Merryl Wyn Davies, BBC’de çalışmış eski bir gazeteci, antropolog
ve yazar. 29 Mayıs Üniversitesi’nce 21 Nisan 2016 tarihinde
düzenlenen ‘Cihad’ konulu bir sempozyuma katılmak için geldiği
İstanbul’da çok önemli açıklamalar yapmış.
Londra merkezli Muslim Institute’ün direktörlüğünü yapan Davies,
Müslüman oluşuyla ilgili [Müslümanlığı seçmenizde sizi etkileyen
şey neydi?] soruyu şöyle cevaplandırmış:
“Okulda Hıristiyanlıkta reform üzerine tarih dersi alıyordum. Bu farklı inançlar yüzünden çok kanlı bir savaşa mal oldu. Aynı dönemde Osmanlı’nın Balkanlar’da yayılışını da okuduk. Bu farklı inançlara hoşgörüyle bakan bir imparatorluğun genişlemesiydi. Çok ilgimi çekti ve İslâma kalıplaşmış anlayışların ötesinde bakmaya çalıştım. Okuduğum ilk şeylerden biri, bir Müslüman kadının hayatıyla ilgiliydi. Sonra İslâm üzerine okumalar yaptım ve entelektüel olarak ikna oldum. Bu yüzden inanıyorum ki insanlar İslâmî değerler ve İslâm düşüncesi konusunda bilgilendikçe, bin yıllardır var olan önyargılara rağmen ilişkilerin dinamiği değişebilir. Ancak Müslümanlar bunu anlatacak bir dil bulduklarında ve kendileri de diyalog sağlanması için üzerlerine düşeni yaptıklarında... Her ne kadar zaman zaman insanın cesareti kırılsa da.” (Konuşan: Afşin Yurdakul, Habertürk g., 27 Nisan 2016)

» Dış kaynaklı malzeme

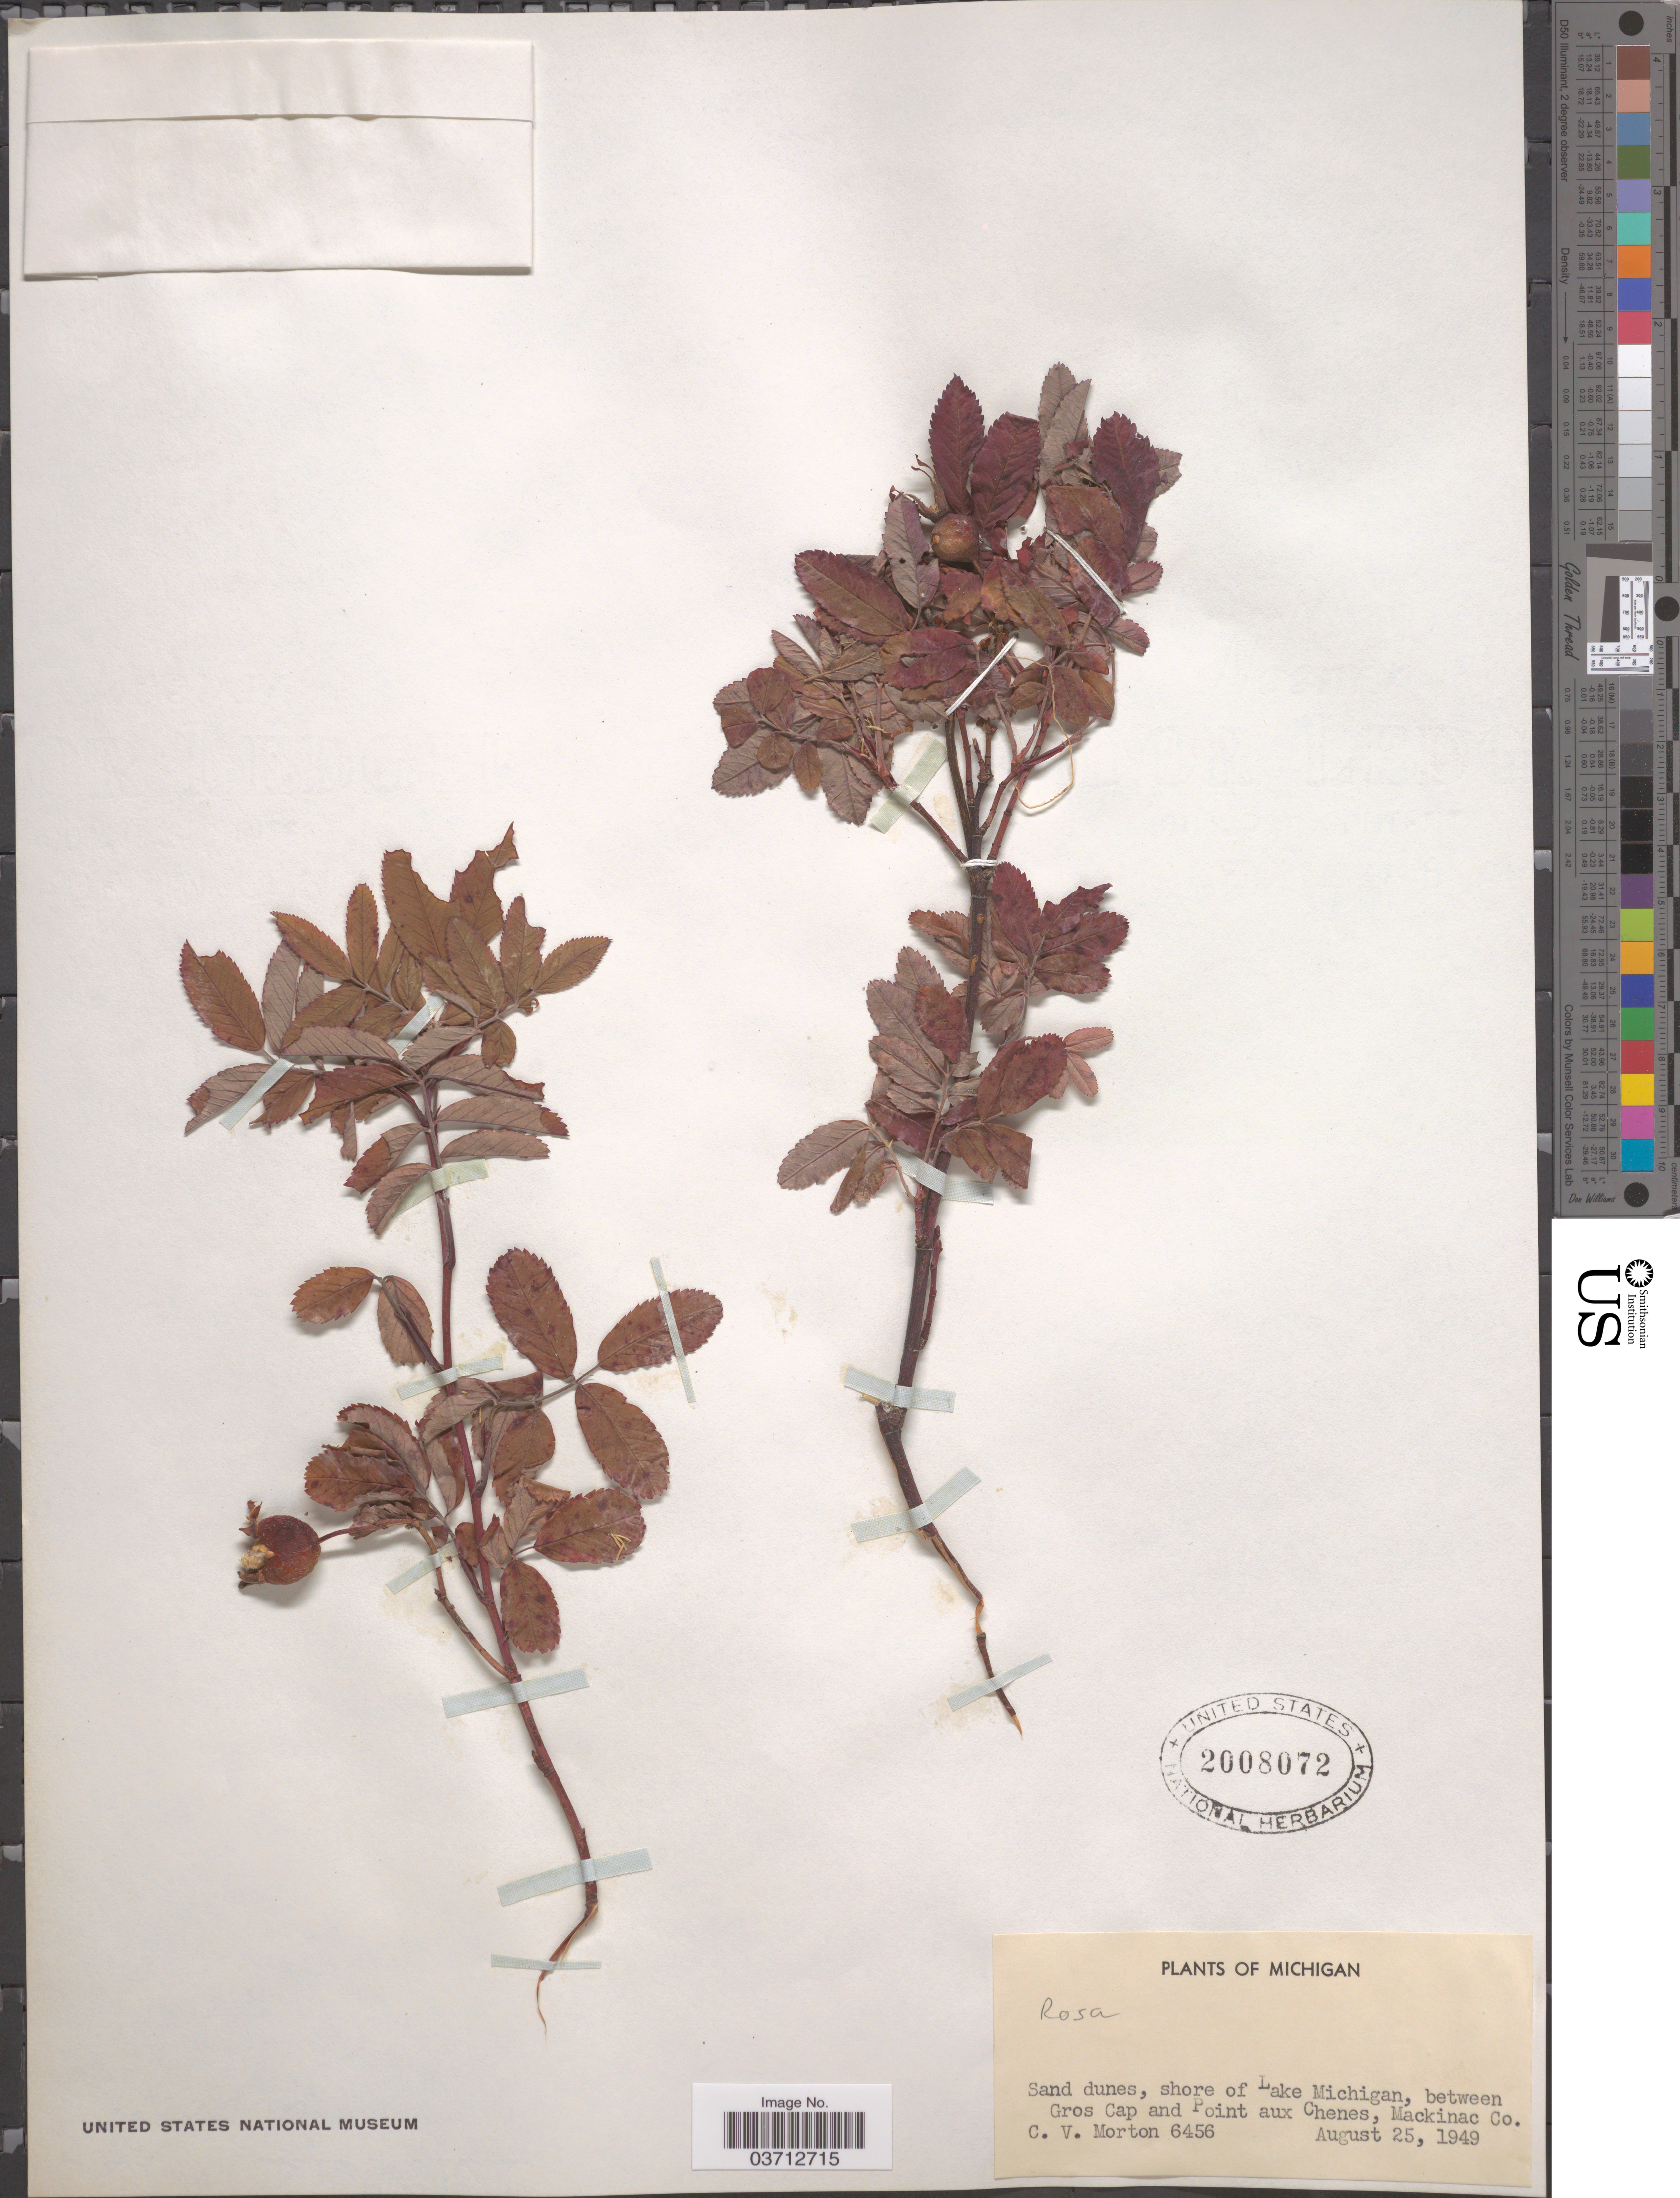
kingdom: Plantae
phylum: Tracheophyta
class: Magnoliopsida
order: Rosales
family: Rosaceae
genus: Rosa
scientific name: Rosa sp.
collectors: C. V. Morton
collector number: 6456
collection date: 1949-08-25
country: United States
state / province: Michigan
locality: Shore of Lake Michigan, between Gros Gap and Point aux Chenes, Mackinac Co.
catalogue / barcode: US 2008072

Saatlerce anlatılabilecek bir mesele, kısaca özetlenmiş. Dikkat edilirse, Merryl Wyn Davies hanım Hıristiyanlık konusunda araştırma yaparken Osmanlı ve İslâmı tanımış. Ve çok daha dikkat çekici olan, ‘İslâm düşmanları’nın propagandalarının aksine ‘kadın/hanımlar’ konusunda bir mesele dikkatini çekmiş. Hani, “İslâm kadınlara hak vermiyor” propagandası var ya! Merryl Wyn Davies hanımın beyanı, bu yanlış iddiayı savunanların yüzüne bin tokat vurmuş oluyor.